Sunday night marked the Miss Universe competition’s return to television, after the pageant was cancelled in 2020 for the first time due to the coronavirus pandemic.

Andrea Meza, 26, finished first ahead of the Brazilian and Peruvian finalists in a flashy televised event, hosted by American actor Mario Lopez and television personality Olivia Culpo.

Former Miss Universe contestants Cheslie Kryst, Paulina Vega and Demi-Leigh Tebow (who won the title in 2017) served as competition analysts and commentators, and a panel of eight women determined the winner.

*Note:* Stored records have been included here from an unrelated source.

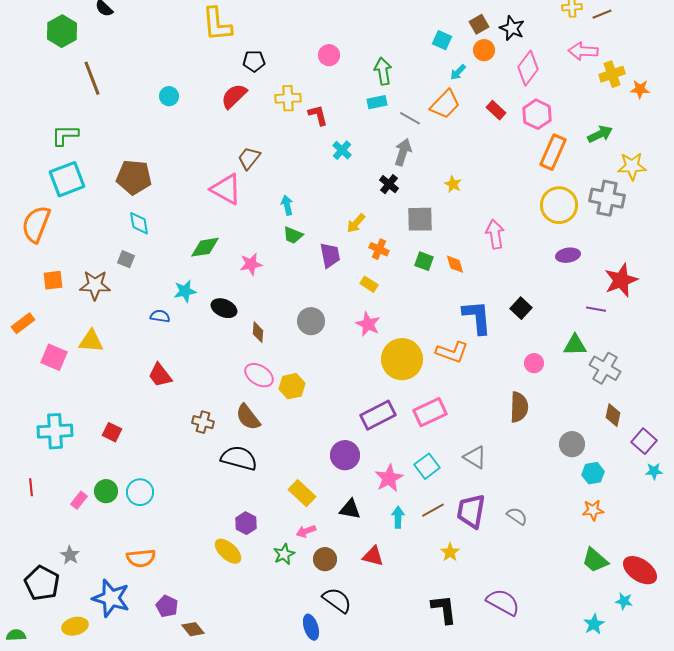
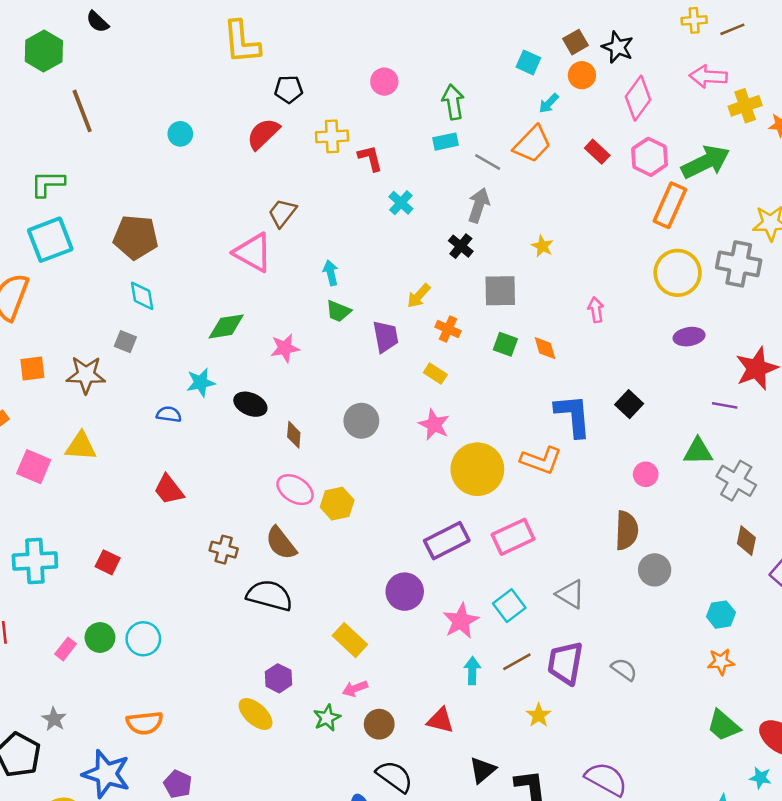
green arrow: (600, 134) -> (706, 162), moved, size x1.5
pink arrow: (495, 234) -> (596, 310), size x0.7
gray circle: (572, 444) -> (655, 570), moved
black triangle: (350, 509) -> (482, 770), moved, turned -50

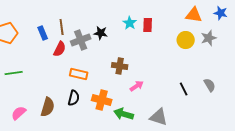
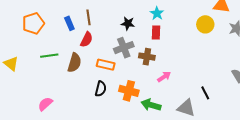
red rectangle: (148, 25) -> (156, 32), moved
gray cross: (81, 40) -> (124, 48), moved
yellow circle: (186, 40) -> (205, 24), moved
green line: (14, 73) -> (49, 56), moved
black line: (184, 89) -> (205, 93), moved
brown semicircle: (48, 107) -> (74, 63), moved

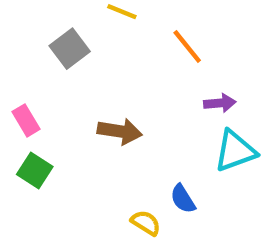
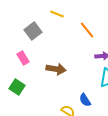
pink rectangle: (26, 120) -> (23, 58), moved

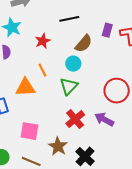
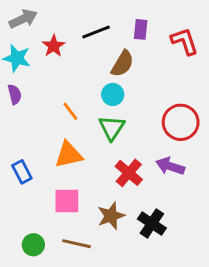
purple rectangle: (107, 30) -> (141, 29), moved
red star: (43, 41) -> (54, 46), moved
orange triangle: (25, 87) -> (69, 155), moved
brown star: (58, 146) -> (111, 216), turned 30

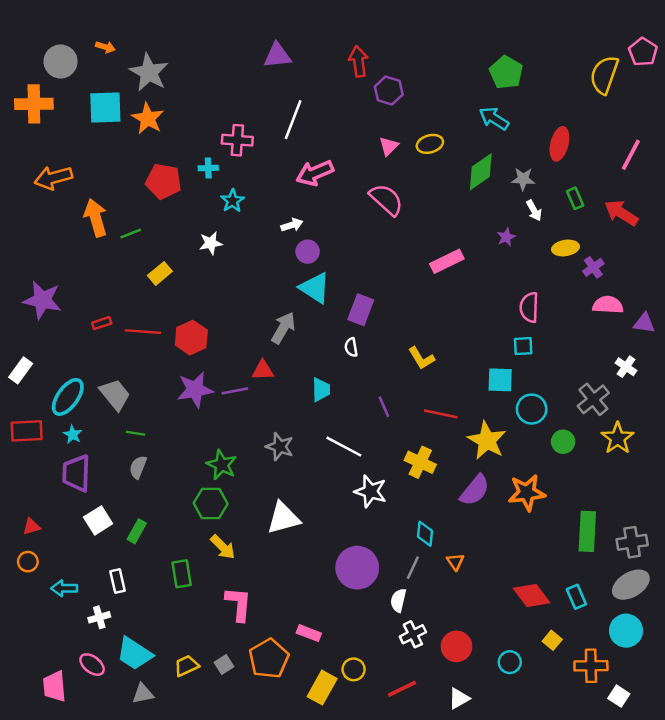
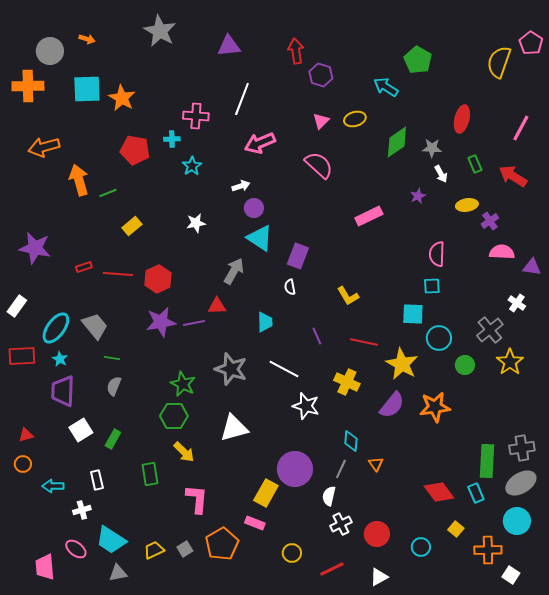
gray star: (149, 72) -> (160, 31), moved
cyan arrow: (494, 118) -> (386, 87), moved
white star: (211, 243) -> (196, 223), moved
gray star: (280, 447) -> (231, 369), size x1.4
green rectangle: (587, 531) -> (487, 461), moved
yellow rectangle: (322, 688) -> (266, 493), moved

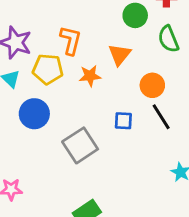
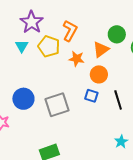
green circle: (135, 15) -> (117, 34), moved
orange circle: (152, 85) -> (99, 74), moved
blue circle: (34, 114) -> (23, 99), moved

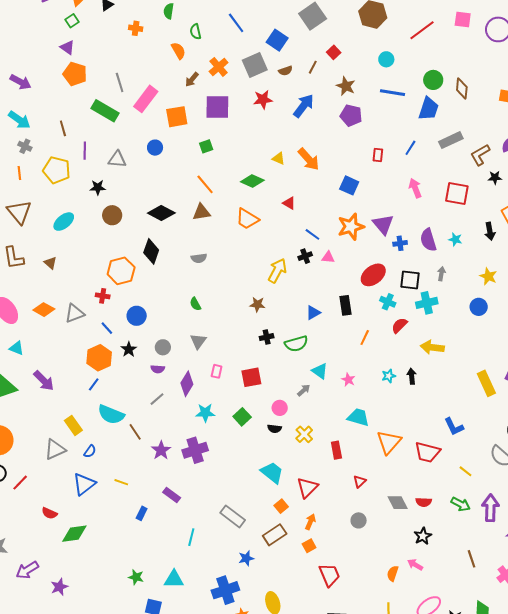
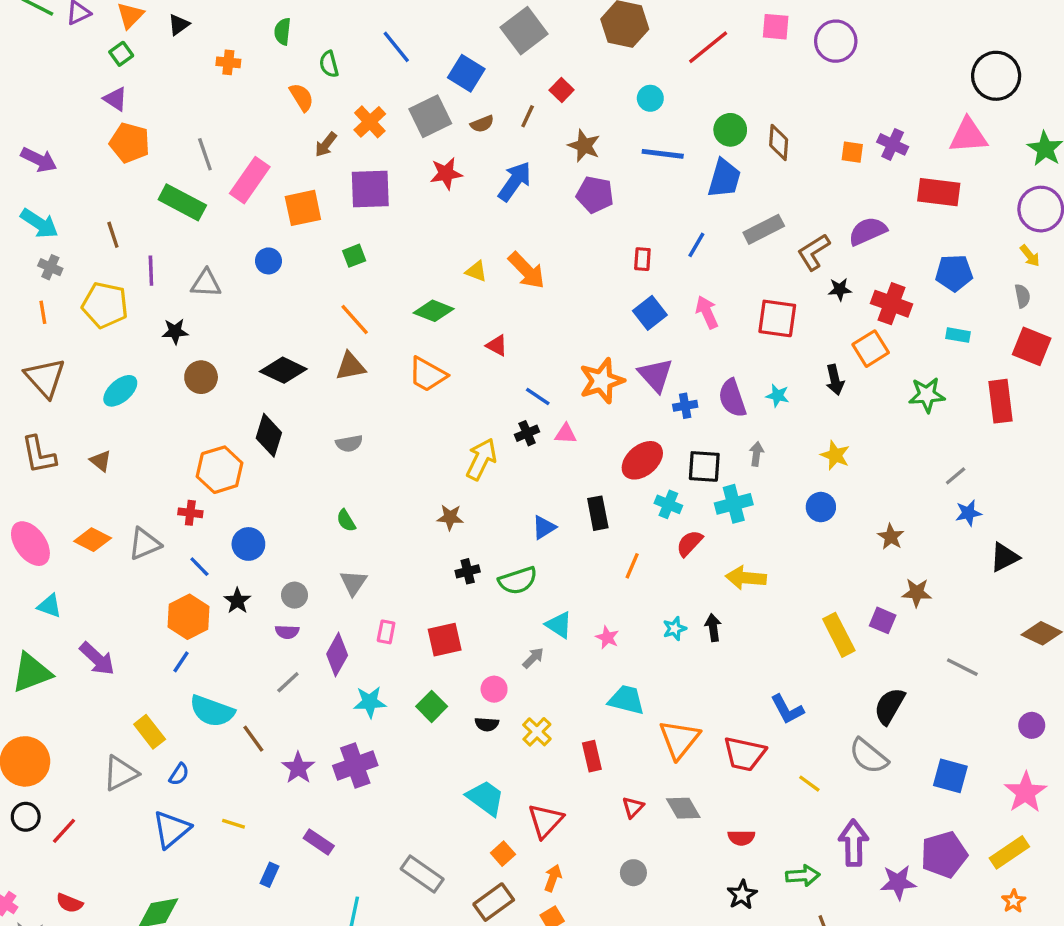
blue square: (349, 185) -> (650, 313), moved, turned 30
gray diamond: (398, 503) -> (683, 808), moved
green arrow: (461, 504) -> (803, 876), moved, turned -30
red semicircle: (49, 513) -> (69, 903), moved

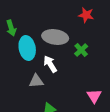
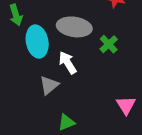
gray triangle: (36, 81) -> (49, 85), turned -35

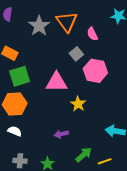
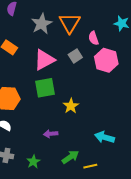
pink hexagon: (95, 71) -> (106, 60), moved
green square: (20, 76) -> (45, 88), moved
pink triangle: (56, 82) -> (44, 60), moved, turned -35

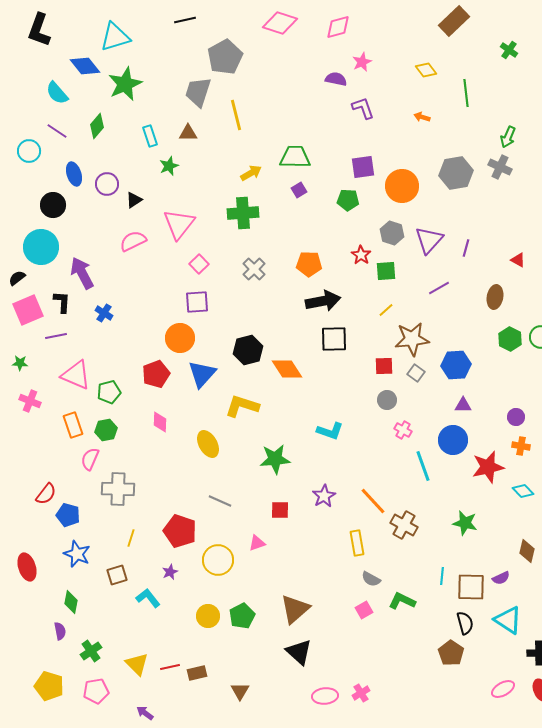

Dressed in a sparkling red evening gown, Meza tearfully walked the catwalk as Miss Universe for the first time, before rushing back for a group hug with the other competitors.

Meza beat more than 70 contestants from around the globe in the 69th installment of Miss Universe, which was held at the Hard Rock Hotel & Casino in Hollywood, Florida.

In the days leading up to the final competition, Miss Myanmar Thuzar Wint Lwin, who made the top 21, made waves when she used her time in the spotlight to bring attention to the coup in her country.

“Our people are dying and being shot by the military every day,” she said during her biographical video, which showed photos of her taking part in the anti-coup protests. “Therefore I would like to urge everyone to speak out about Myanmar.”

Natasha Joubert, Miss Universe South Africa 2020 competes on stage in Ema Savahl swimwear during the MISS UNIVERSE® Preliminary Competition.

She also won the award for best national costume: during that competition segment on Thursday, she wore an outfit beaded in traditional Burmese patterns and held up a sign that said, “Pray for Myanmar.”

Myanmar has been in uproar since February 1, when the army ousted civilian leader Aung San Suu Kyi.

At least 796 people have been killed by security forces since then, according to a local monitoring group, while nearly 4 000 people are behind bars.

Miss Singapore Bernadette Belle Ong – who did not make the top 21 – also used the national costume portion to make a political statement.

Dressed in a glittering red bodysuit and matching thigh-high boots, she turned around to reveal her cape – in the colours of the Singaporean flag – was painted with the words “Stop Asian Hate.”

“What is this platform for if I can’t use it to send a strong message of resistance against prejudice and violence?” she wrote on Instagram alongside pictures of her outfit.

The United States in particular has seen a surge in anti-Asian violence in the past year, which activists have blamed on former president Donald Trump’s rhetoric, especially his repeated description of Covid-19 as the “China virus.”

The pageant has also drawn criticism in the past for objectifying the contestants.

In recent years, the competition has shifted image, focusing more on female empowerment and activism.